At the same time, all traffic is transparently funneled through attacker-controlled infrastructure. Because Starkiller proxies the site live, there are no static templates for security tools to fingerprint or reliably blocklist, reducing the effectiveness of traditional page-based detection.

Starkiller’s landing page, advertising a 99.7% success rate (Source : Abnormal).

The kit is operated by a group calling itself Jinkusu and is sold as a commercial-grade cybercrime SaaS platform, complete with subscriptions, updates, and support.

Starkiller Phishing Kit

Starkiller’s web panel is designed to make phishing campaigns accessible to low-skill operators, offering a polished dashboard where attackers paste a target brand’s URL and launch a new campaign.

The framework then automatically manages Docker engine status, image builds, and active containers, eliminating the need for operators to understand reverse proxies, TLS certificates, or hosting setup.

The target types their credentials into what is an authentic Microsoft login form, but because the traffic passes through the attacker’s server, every input is captured in transit.

A live Starkiller phishing page rendering the real Microsoft sign-in portal (Source : Abnormal).
A live Starkiller phishing page rendering the real Microsoft sign-in portal (Source : Abnormal).

Every keystroke, form submission, cookie, and session token is captured as it passes through the proxy, and operators can view real-time session details, including victim location, device, and session state.

Starkiller also supports live session monitoring, keylogging, geo-tracking, automated Telegram alerts for new credentials, and campaign analytics such as visit counts and conversion rates, closely mirroring the telemetry expected from legitimate SaaS platforms.

Its MFA bypass capability is particularly dangerous: because the victim is authenticating against the real site through Starkiller’s proxy, one-time passcodes and authentication tokens are forwarded in real time.

The attacker then harvests the resulting session cookies and tokens, enabling full account access without needing to re-prompt for credentials or MFA.

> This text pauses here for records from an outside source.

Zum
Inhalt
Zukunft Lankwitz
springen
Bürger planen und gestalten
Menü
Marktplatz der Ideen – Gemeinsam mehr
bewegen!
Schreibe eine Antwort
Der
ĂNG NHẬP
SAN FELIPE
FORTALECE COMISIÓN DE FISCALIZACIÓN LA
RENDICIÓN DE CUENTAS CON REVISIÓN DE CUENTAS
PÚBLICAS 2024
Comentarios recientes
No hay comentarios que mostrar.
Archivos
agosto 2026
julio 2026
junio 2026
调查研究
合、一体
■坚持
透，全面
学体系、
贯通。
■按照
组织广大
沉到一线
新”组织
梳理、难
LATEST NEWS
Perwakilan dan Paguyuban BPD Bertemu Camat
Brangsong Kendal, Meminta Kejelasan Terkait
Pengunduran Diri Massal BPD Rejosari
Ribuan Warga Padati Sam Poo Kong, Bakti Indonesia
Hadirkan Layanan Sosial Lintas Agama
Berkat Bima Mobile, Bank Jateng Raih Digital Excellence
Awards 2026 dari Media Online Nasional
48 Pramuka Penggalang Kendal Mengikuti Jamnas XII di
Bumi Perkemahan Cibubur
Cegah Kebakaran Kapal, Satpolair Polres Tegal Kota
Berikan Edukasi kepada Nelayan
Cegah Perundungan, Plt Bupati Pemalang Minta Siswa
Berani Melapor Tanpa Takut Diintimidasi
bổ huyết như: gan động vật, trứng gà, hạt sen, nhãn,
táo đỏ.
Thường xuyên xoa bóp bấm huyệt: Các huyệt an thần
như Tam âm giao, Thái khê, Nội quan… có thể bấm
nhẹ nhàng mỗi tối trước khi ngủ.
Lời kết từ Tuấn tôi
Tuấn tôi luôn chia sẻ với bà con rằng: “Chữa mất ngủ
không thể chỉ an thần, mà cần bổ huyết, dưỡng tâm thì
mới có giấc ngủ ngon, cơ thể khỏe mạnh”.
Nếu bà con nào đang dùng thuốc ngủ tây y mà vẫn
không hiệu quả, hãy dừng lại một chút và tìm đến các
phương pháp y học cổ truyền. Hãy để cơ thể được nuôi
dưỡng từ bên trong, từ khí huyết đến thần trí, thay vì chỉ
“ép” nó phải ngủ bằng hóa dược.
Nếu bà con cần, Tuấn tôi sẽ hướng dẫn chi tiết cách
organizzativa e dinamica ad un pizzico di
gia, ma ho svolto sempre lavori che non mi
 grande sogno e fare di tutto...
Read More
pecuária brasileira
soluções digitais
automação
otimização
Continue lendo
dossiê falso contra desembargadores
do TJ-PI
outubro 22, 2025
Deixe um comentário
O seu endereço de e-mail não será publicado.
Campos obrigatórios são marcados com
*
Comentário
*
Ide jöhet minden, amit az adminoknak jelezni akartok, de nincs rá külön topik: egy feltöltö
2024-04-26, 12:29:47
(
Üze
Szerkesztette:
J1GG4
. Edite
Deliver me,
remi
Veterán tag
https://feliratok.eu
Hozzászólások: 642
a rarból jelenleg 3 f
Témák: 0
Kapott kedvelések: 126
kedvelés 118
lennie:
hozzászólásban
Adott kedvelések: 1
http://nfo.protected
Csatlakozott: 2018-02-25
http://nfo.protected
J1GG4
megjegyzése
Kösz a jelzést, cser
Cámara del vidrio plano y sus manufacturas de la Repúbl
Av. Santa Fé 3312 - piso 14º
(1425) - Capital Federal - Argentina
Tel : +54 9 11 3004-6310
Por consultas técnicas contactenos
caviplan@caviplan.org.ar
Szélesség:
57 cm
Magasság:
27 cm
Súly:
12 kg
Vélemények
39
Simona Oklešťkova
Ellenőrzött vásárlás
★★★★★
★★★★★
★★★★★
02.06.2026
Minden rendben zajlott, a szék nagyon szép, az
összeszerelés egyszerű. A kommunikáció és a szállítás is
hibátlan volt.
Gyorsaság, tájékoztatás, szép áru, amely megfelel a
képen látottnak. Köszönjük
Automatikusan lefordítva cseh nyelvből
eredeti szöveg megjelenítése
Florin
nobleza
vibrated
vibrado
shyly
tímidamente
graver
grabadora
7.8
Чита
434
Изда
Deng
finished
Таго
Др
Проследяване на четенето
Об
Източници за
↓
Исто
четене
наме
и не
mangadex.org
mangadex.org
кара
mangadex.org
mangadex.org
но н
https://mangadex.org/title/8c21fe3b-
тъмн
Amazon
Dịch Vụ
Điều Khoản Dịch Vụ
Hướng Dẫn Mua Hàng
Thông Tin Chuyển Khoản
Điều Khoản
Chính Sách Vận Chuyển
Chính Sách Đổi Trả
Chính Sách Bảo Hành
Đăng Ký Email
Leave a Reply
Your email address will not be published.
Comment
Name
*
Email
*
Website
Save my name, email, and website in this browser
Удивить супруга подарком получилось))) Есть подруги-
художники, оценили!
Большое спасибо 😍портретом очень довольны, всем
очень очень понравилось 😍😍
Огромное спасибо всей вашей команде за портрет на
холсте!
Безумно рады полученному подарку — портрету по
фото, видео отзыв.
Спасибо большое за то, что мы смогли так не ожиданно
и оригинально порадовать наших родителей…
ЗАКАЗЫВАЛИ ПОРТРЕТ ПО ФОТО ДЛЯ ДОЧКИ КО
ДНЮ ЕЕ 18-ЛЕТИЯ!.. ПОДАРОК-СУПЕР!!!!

This adversary-in-the-middle model effectively neutralizes MFA protections while they continue to operate exactly as designed, aligning Starkiller with a growing class of reverse-proxy phishing-as-a-service kits.

URL masking, delivery, and growing ecosystem

To drive clicks, Starkiller includes a URL masking tool that generates deceptive links mimicking brands like Microsoft, Google, Apple, Amazon, and major banks, often combined with misleading keywords such as “login” or “verify.”

The toolkit supports URL shorteners to further obscure the true destination and can abuse long-standing URL tricks, such as placing the impersonated brand name in the userinfo portion of the address before the @ symbol.

Researchers assess email as the most likely delivery vector, with Starkiller-powered campaigns expected to imitate routine business notifications, such as authentication prompts or document-sharing alerts from widely used cloud providers.

Jinkusu community forum promoting Starkiller v6.2.4 (Source : Abnormal).
Jinkusu community forum promoting Starkiller v6.2.4 (Source : Abnormal).

The platform reportedly harvests email addresses and contact details from compromised sessions to build follow-on target lists, enabling lateral expansion within organizations through subsequent phishing waves.

Starkiller is backed by an active community ecosystem: Jinkusu maintains a forum where users share techniques, request features, and troubleshoot deployments, and operators receive Telegram-based support, documentation, and monthly framework updates.

The service even protects its own customers with time-based one-time password two-factor authentication on the operator login panel, underscoring its “enterprise” positioning.

Security researchers warn that this combination of live proxying, URL masking, MFA bypass, and continuous development marks a significant escalation in phishing infrastructure and underscores why phishing remains the dominant initial access vector for modern breaches.